Furthermore, meaningful correlations with relevant constructs related to well-being and health were identified. The robust positive correlation with SOC and SWLS aligns with the hypothesis that the instrument can be valuable in exploring the role of bodily experiences in self-enhancement, health-promoting behavior, and coping with physical illness, as proposed by Orbach and Mikulincer [
1]. These results are in line with previous studies indicating that developing a perception of body image is essential to improve the quality of life of the population [
16]. Simultaneously, the strong positive association with self-esteem and the negative association with psychological distress support the proposition that dissatisfaction with one’s appearance may serve as a symptom of a more severe disorder. This dissatisfaction could potentially lead to a decline in overall self-esteem, contributing to feelings of alienation, depression, engagement in risky behavior, and the development of eating disorders [
15].
The I-BIS may be useful not only in assessing the effectiveness of interventions for improving body image [
52], but also in evaluating interventions and technologies aimed at promoting physical exercise [
53], given its strong relationship with a more positive body image [
16]. Additionally, it could be valuable in developing new methodologies to understand the mechanisms underlying body image disturbances and subsequently designing innovative and effective interventions [
54].
This study has several limitations that should be acknowledged. Firstly, all data were collected using self-administered instruments in a cross-sectional design. Although efforts were made to mitigate potential biases through voluntary participation and ensuring that the participants were informed in advance about data confidentiality, additional longitudinal studies would be valuable to observe the test–retest reliability of the instrument and to explore differences between body image as a state and as a trend.
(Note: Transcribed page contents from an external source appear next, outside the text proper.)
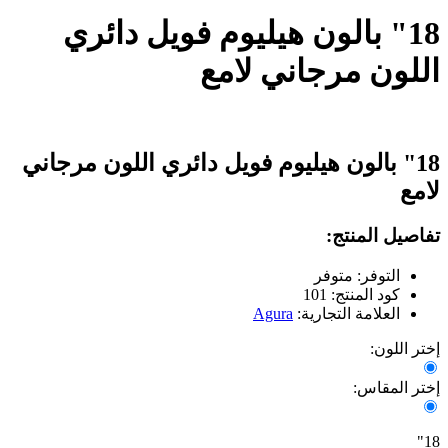
18" بالون هيليوم فويل دائري
اللون مرجاني لامع
18" بالون هيليوم فويل دائري اللون مرجاني
لامع
تفاصيل المنتج:
التوفر: متوفر
كود المنتج: 101
العلامة التجارية:
Agura
إختر اللون:
إختر المقاس:
18"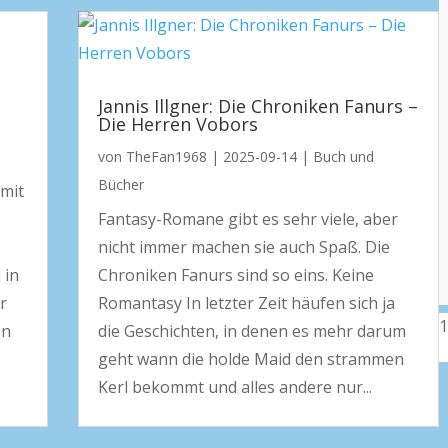
Jannis Illgner: Die Chroniken Fanurs –
Die Herren Vobors
von
TheFan1968
|
2025-09-14
|
Buch und
Bücher
 mit
Fantasy-Romane gibt es sehr viele, aber
nicht immer machen sie auch Spaß. Die
 in
Chroniken Fanurs sind so eins. Keine
r
Romantasy In letzter Zeit häufen sich ja
en
die Geschichten, in denen es mehr darum
geht wann die holde Maid den strammen
Kerl bekommt und alles andere nur...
It is important to highlight that the results stem from a sample of Spanish university students without clinical backgrounds. The applicability of these findings to other groups, including children, high school students, or employed adults, cannot be assured. Hence, additional research involving these demographics is warranted.
On the other hand, to the best of our knowledge, this is the first study to assess the psychometric properties, including factorial structure, gender- and age-invariance, and reliability, of the I-BIS extracted from the BIS developed by Orbach and Mikulincer [
1]. The results demonstrate that the instrument maintains invariance across gender and age differences, confirming its stability and applicability within the university community. Moreover, the instrument’s specificity and brevity enable its integration into more complex research, facilitating the close monitoring of mental health issues or serving as a focal point for interventions in health promotion programs.
Future research should adopt a network analysis perspective to understand the role of body feelings in connection with other psychological constructs and health behaviors, addressing the complexity of these interactions within more comprehensive models.